[WORK TO COMPLETE] Give every line of the listing below as a numbered list, with blank lines left out.

[AVAILABLE RECORDS]
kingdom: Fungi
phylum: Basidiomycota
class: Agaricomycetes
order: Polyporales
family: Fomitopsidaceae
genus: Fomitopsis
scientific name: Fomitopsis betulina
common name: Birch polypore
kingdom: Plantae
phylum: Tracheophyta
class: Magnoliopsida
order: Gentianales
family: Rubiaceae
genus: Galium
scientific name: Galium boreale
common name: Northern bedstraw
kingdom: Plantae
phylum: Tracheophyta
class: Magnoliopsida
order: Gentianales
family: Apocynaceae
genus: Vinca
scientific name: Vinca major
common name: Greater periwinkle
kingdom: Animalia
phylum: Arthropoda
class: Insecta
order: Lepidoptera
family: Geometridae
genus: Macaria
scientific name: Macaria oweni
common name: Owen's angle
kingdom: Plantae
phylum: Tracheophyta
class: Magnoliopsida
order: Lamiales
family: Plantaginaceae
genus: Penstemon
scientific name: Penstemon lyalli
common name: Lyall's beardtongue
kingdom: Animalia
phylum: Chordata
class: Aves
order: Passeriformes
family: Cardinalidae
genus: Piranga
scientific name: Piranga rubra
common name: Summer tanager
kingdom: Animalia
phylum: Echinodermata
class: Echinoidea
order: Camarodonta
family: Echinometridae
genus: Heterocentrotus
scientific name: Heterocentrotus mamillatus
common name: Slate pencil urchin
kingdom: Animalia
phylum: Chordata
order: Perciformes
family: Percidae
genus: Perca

[TASK SOLUTION]
1. kingdom: Fungi
2. phylum: Basidiomycota
3. class: Agaricomycetes
4. order: Polyporales
5. family: Fomitopsidaceae
6. genus: Fomitopsis
7. scientific name: Fomitopsis betulina
8. common name: Birch polypore
9. kingdom: Plantae
10. phylum: Tracheophyta
11. class: Magnoliopsida
12. order: Gentianales
13. family: Rubiaceae
14. genus: Galium
15. scientific name: Galium boreale
16. common name: Northern bedstraw
17. kingdom: Plantae
18. phylum: Tracheophyta
19. class: Magnoliopsida
20. order: Gentianales
21. family: Apocynaceae
22. genus: Vinca
23. scientific name: Vinca major
24. common name: Greater periwinkle
25. kingdom: Animalia
26. phylum: Arthropoda
27. class: Insecta
28. order: Lepidoptera
29. family: Geometridae
30. genus: Macaria
31. scientific name: Macaria oweni
32. common name: Owen's angle
33. kingdom: Plantae
34. phylum: Tracheophyta
35. class: Magnoliopsida
36. order: Lamiales
37. family: Plantaginaceae
38. genus: Penstemon
39. scientific name: Penstemon lyalli
40. common name: Lyall's beardtongue
41. kingdom: Animalia
42. phylum: Chordata
43. class: Aves
44. order: Passeriformes
45. family: Cardinalidae
46. genus: Piranga
47. scientific name: Piranga rubra
48. common name: Summer tanager
49. kingdom: Animalia
50. phylum: Echinodermata
51. class: Echinoidea
52. order: Camarodonta
53. family: Echinometridae
54. genus: Heterocentrotus
55. scientific name: Heterocentrotus mamillatus
56. common name: Slate pencil urchin
57. kingdom: Animalia
58. phylum: Chordata
59. order: Perciformes
60. family: Percidae
61. genus: Perca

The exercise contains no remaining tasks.